None of this means, of course, that carbon emissions are not a problem which the world needs to deal with, but to try to make out, as Figueres and the Lancet do, that the world’s population is suffering a climate-induced health emergency is just scaremongering. Read the small print of the Lancet report and some indicators have stubbornly refused to behave in line with its alarmist narrative. It had to admit, for example, that the number of people affected by floods has fallen over the course of this century – in spite of a rise in global population. As for climate refugees – forced to move home because of climate change – the Lancet managed to identify a mere 4400 over the entire globe.

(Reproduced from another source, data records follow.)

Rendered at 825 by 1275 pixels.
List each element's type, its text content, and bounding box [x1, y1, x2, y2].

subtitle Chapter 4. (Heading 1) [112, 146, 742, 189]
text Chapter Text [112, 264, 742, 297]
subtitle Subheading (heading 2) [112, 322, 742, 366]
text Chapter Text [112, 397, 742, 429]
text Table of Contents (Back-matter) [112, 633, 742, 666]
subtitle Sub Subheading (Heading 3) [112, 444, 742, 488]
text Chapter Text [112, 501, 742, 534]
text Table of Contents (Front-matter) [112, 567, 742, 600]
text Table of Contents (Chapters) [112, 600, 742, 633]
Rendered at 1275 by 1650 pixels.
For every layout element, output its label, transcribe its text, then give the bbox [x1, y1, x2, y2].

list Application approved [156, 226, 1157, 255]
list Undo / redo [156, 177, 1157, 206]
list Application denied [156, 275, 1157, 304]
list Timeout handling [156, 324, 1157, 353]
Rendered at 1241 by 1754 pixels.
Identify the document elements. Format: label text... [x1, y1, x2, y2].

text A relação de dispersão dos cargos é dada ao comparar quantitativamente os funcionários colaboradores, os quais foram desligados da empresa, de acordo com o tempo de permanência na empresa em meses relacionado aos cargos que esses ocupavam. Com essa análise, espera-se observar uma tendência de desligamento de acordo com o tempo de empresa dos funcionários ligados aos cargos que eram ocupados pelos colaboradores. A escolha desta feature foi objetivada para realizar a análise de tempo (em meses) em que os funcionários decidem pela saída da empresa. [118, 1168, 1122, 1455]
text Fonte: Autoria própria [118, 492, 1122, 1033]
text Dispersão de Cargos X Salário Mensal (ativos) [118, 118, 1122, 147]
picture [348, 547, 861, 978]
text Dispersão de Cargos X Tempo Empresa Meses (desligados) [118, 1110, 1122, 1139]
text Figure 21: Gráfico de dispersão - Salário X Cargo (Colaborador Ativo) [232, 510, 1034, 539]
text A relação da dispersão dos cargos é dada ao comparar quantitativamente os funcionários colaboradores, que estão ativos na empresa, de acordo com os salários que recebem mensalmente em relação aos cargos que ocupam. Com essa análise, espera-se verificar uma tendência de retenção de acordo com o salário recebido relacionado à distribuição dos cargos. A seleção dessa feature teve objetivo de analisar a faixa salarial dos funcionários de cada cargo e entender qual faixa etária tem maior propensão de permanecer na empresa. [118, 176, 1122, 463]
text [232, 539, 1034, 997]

The one genuine health emergency quoted by Figueres – 6.5 million annual deaths globally from air pollution – does indeed demand a serious policy response towards cleaner energy. But it is also a demonstration of why governments should not panic into action. It was an obsession with cutting carbon emissions, after all, which led the EU, and Britain, to back a switch to diesel cars, and to subsidise wood-burning power plants, which we are only now coming to realise are among the most lethal generators of air pollution.